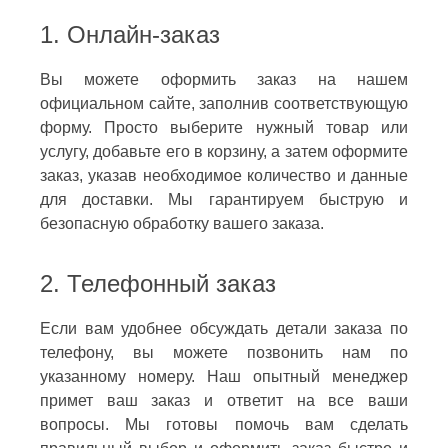
1. Онлайн-заказ
Вы можете оформить заказ на нашем
официальном сайте, заполнив соответствующую
форму. Просто выберите нужный товар или
услугу, добавьте его в корзину, а затем оформите
заказ, указав необходимое количество и данные
для доставки. Мы гарантируем быструю и
безопасную обработку вашего заказа.
2. Телефонный заказ
Если вам удобнее обсуждать детали заказа по
телефону, вы можете позвонить нам по
указанному номеру. Наш опытный менеджер
примет ваш заказ и ответит на все ваши
вопросы. Мы готовы помочь вам сделать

EXERCISE DIRECTIONS:
Output the data exactly as it appears. The pictures do not belong in it.

TASK RESULT:
1. Онлайн-заказ
Вы можете оформить заказ на нашем
официальном сайте, заполнив соответствующую
форму. Просто выберите нужный товар или
услугу, добавьте его в корзину, а затем оформите
заказ, указав необходимое количество и данные
для доставки. Мы гарантируем быструю и
безопасную обработку вашего заказа.
2. Телефонный заказ
Если вам удобнее обсуждать детали заказа по
телефону, вы можете позвонить нам по
указанному номеру. Наш опытный менеджер
примет ваш заказ и ответит на все ваши
вопросы. Мы готовы помочь вам сделать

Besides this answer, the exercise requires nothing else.